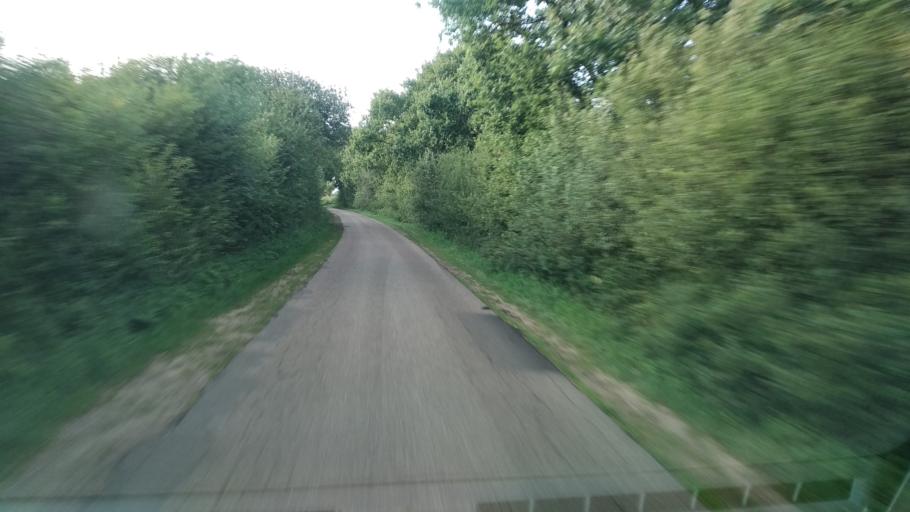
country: DE
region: Schleswig-Holstein
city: Klein Bennebek
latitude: 54.4081
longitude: 9.4596
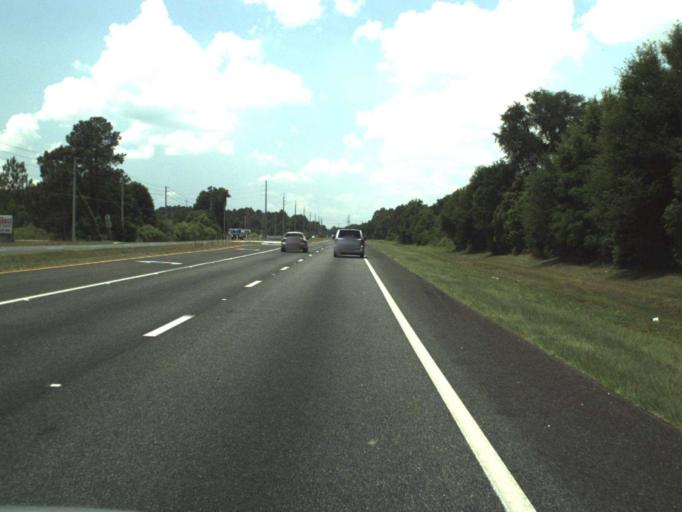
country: US
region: Florida
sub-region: Lake County
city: Fruitland Park
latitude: 28.8139
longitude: -81.9325
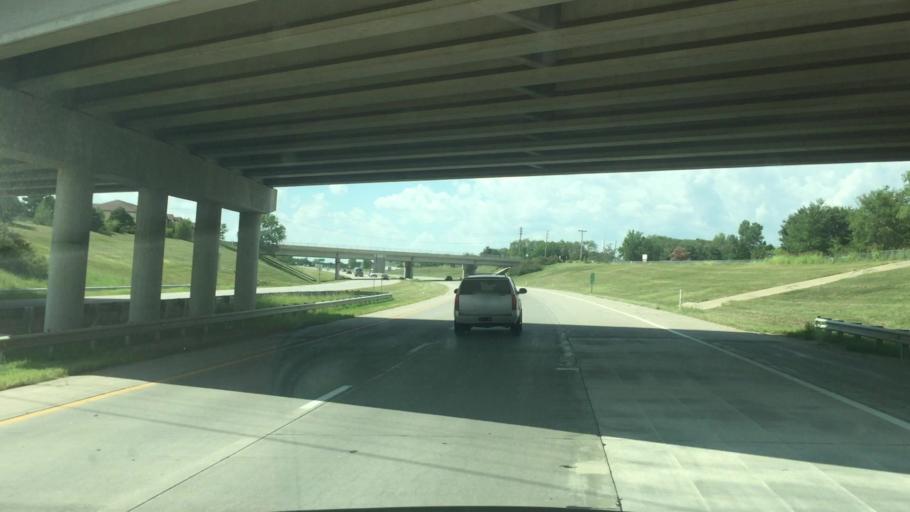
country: US
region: Kansas
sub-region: Butler County
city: Andover
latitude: 37.6939
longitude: -97.1875
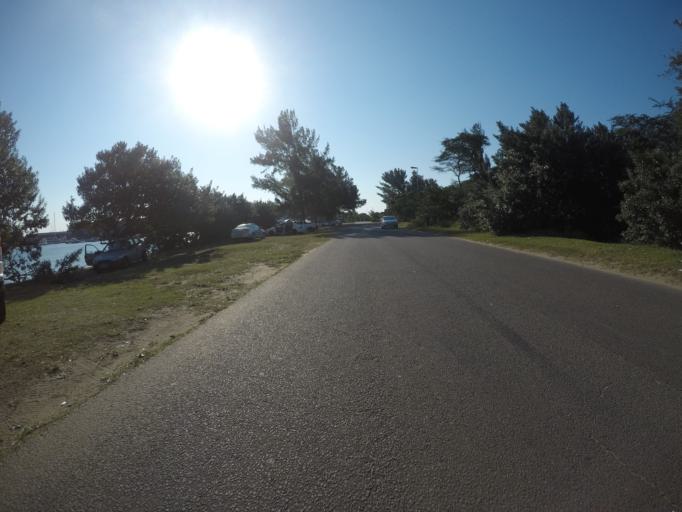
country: ZA
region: KwaZulu-Natal
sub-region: uThungulu District Municipality
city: Richards Bay
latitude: -28.7955
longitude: 32.0818
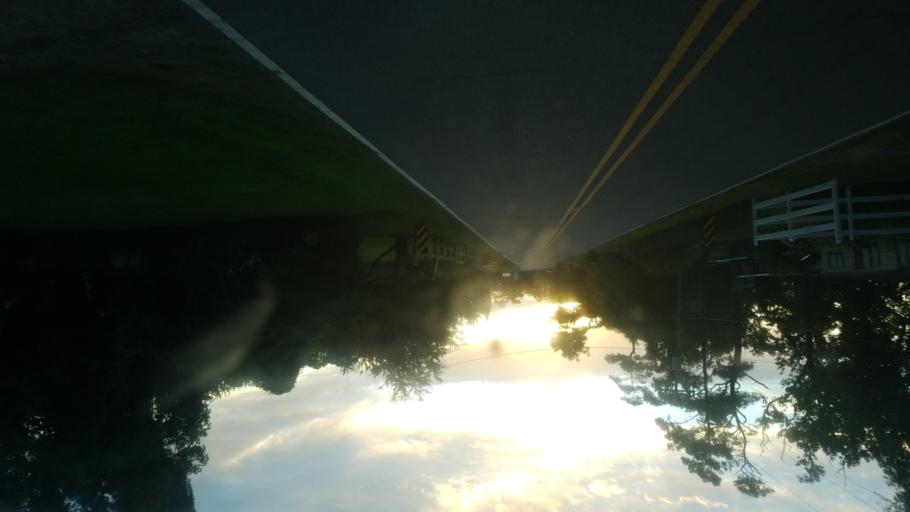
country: US
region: North Carolina
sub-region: Dare County
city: Wanchese
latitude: 35.8426
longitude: -75.6291
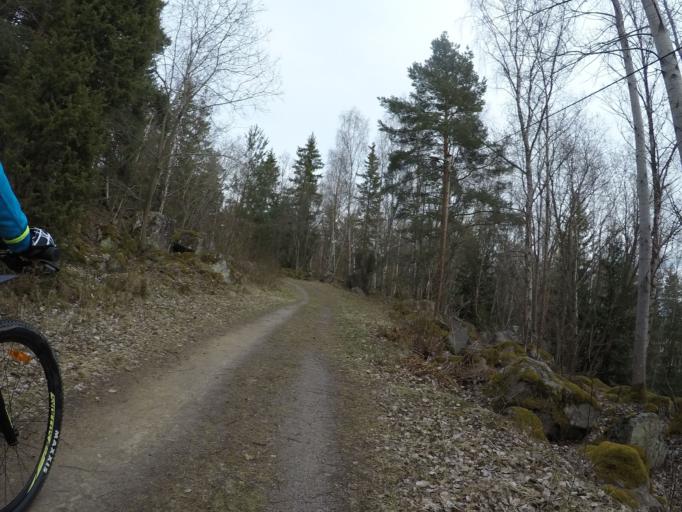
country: SE
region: Soedermanland
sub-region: Eskilstuna Kommun
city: Torshalla
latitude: 59.4242
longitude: 16.4929
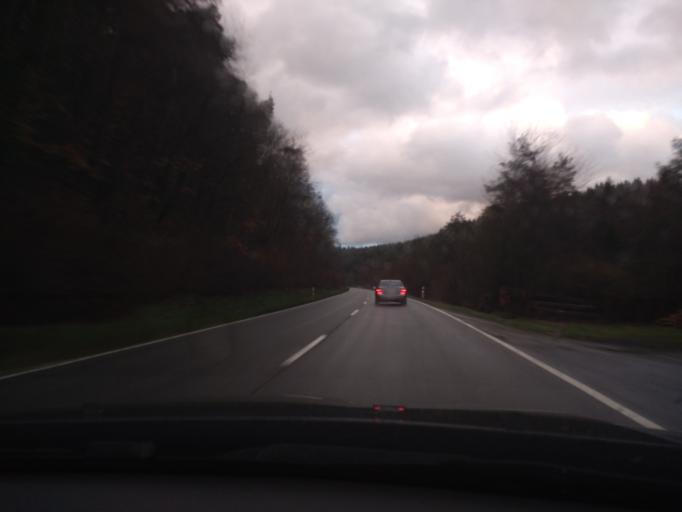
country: DE
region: Rheinland-Pfalz
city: Breit
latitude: 49.7697
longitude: 6.8979
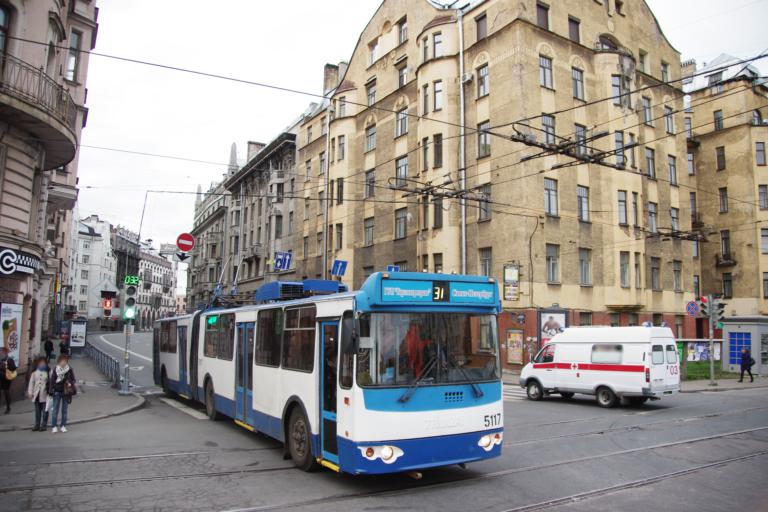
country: RU
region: St.-Petersburg
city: Petrogradka
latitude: 59.9679
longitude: 30.3143
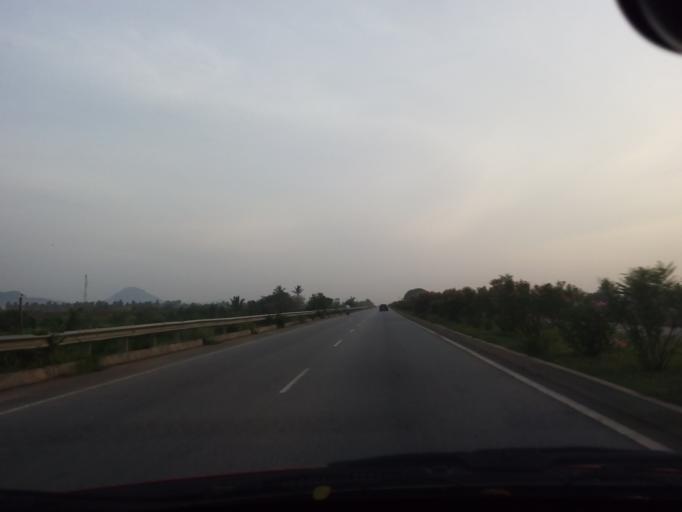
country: IN
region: Karnataka
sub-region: Bangalore Rural
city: Devanhalli
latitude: 13.3224
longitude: 77.7255
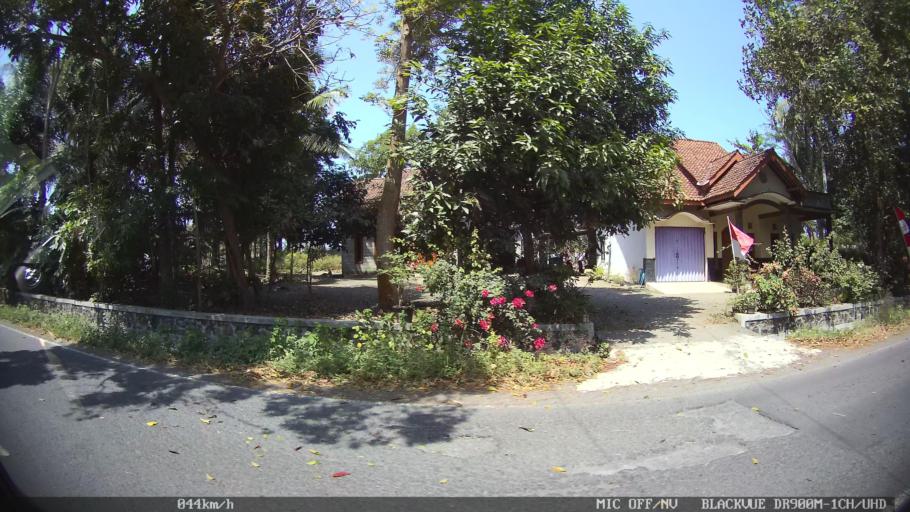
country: ID
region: Daerah Istimewa Yogyakarta
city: Srandakan
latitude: -7.9147
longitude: 110.0975
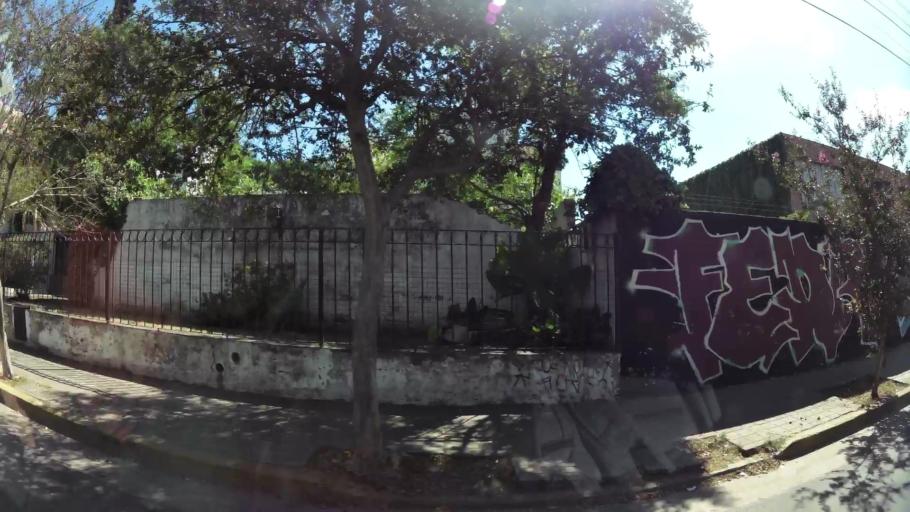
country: AR
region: Cordoba
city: Villa Allende
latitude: -31.2927
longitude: -64.2979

→ **What you have to do**
Copy out every line of the listing above word for word, leaving out the pictures.

→ **Expected answer**
country: DE
region: Schleswig-Holstein
city: Klein Bennebek
latitude: 54.4081
longitude: 9.4596
country: US
region: Florida
sub-region: Lake County
city: Fruitland Park
latitude: 28.8139
longitude: -81.9325
country: US
region: Kansas
sub-region: Butler County
city: Andover
latitude: 37.6939
longitude: -97.1875
country: ZA
region: KwaZulu-Natal
sub-region: uThungulu District Municipality
city: Richards Bay
latitude: -28.7955
longitude: 32.0818
country: US
region: North Carolina
sub-region: Dare County
city: Wanchese
latitude: 35.8426
longitude: -75.6291
country: SE
region: Soedermanland
sub-region: Eskilstuna Kommun
city: Torshalla
latitude: 59.4242
longitude: 16.4929
country: DE
region: Rheinland-Pfalz
city: Breit
latitude: 49.7697
longitude: 6.8979
country: RU
region: St.-Petersburg
city: Petrogradka
latitude: 59.9679
longitude: 30.3143
country: IN
region: Karnataka
sub-region: Bangalore Rural
city: Devanhalli
latitude: 13.3224
longitude: 77.7255
country: ID
region: Daerah Istimewa Yogyakarta
city: Srandakan
latitude: -7.9147
longitude: 110.0975
country: AR
region: Cordoba
city: Villa Allende
latitude: -31.2927
longitude: -64.2979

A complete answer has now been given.